PROBLEM REQUIREMENTS | A single figure is required: the number of lines below in which the word "bulanan" occurs.
EXCERPTED RECORDS Block Start
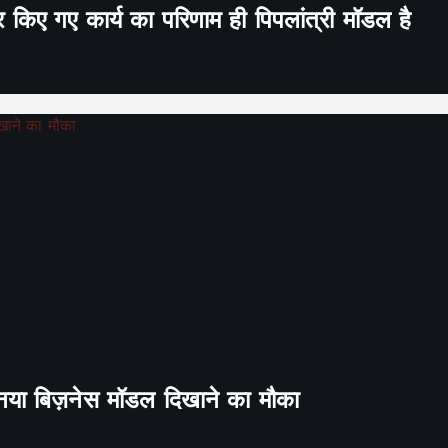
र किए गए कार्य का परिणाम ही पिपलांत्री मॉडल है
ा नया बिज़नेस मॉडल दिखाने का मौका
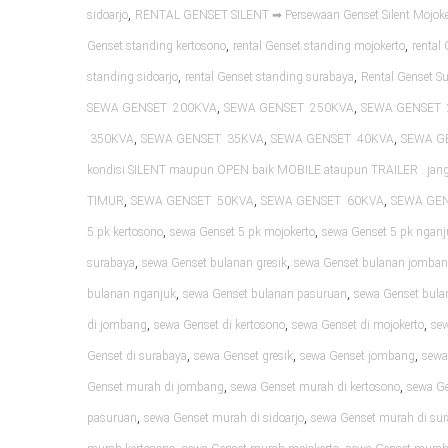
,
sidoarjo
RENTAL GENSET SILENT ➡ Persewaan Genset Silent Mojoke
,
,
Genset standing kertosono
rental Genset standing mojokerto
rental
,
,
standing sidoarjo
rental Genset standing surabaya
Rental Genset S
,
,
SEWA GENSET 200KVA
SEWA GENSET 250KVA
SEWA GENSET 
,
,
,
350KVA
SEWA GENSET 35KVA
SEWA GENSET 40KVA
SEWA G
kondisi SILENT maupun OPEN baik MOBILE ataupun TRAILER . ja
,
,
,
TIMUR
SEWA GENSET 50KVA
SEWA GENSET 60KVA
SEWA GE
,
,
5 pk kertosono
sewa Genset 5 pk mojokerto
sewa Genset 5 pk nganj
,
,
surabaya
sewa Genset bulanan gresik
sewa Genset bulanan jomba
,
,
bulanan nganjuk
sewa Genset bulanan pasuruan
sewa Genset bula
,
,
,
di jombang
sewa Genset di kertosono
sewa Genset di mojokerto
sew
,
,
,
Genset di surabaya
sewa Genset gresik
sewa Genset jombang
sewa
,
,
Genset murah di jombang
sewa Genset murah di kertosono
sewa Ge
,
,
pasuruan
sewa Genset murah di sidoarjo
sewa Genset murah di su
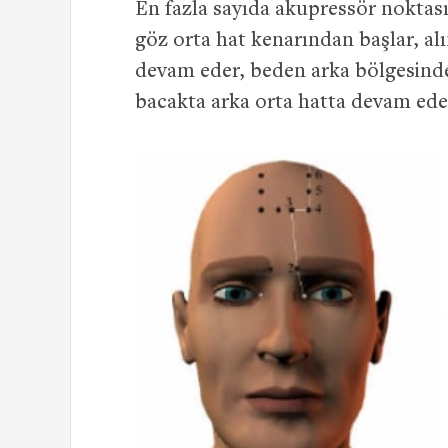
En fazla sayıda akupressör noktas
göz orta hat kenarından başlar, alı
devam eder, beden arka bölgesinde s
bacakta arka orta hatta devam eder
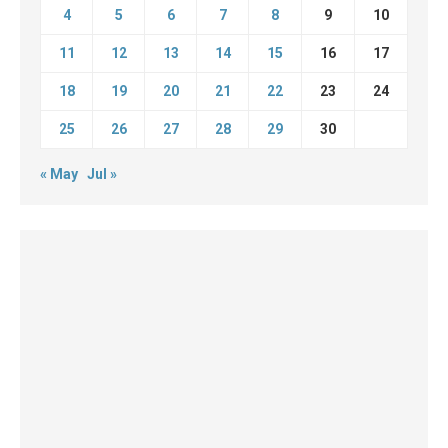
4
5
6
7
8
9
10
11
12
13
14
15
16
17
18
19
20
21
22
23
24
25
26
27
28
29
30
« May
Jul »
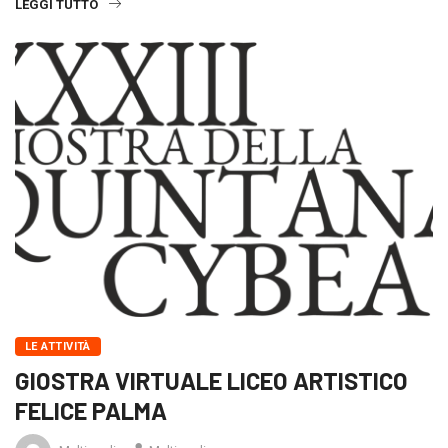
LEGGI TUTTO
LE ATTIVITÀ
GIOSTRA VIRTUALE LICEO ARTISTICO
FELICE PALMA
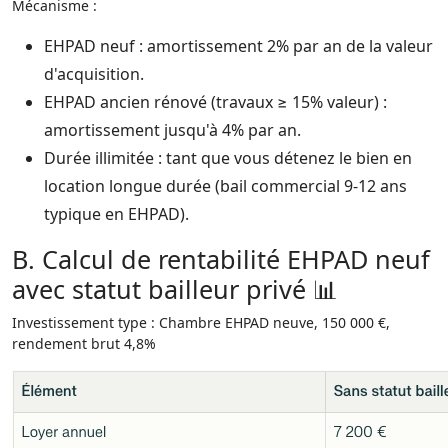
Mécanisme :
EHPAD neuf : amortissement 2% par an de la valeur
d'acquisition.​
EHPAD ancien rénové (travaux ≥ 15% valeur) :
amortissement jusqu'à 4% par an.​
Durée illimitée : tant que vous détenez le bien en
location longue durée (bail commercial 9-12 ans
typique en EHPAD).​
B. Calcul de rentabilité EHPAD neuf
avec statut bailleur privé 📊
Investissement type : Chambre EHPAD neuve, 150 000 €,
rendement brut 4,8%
EXCERPTED RECORDS Block End
EXCERPTED RECORDS Block Start
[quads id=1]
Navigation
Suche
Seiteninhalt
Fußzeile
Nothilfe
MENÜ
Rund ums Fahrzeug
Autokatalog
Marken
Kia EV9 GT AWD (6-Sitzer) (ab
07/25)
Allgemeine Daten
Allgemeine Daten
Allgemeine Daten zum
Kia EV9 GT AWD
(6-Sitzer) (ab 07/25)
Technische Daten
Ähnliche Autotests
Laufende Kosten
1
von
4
EXCERPTED RECORDS Block End
SOLVED PROBLEM | 4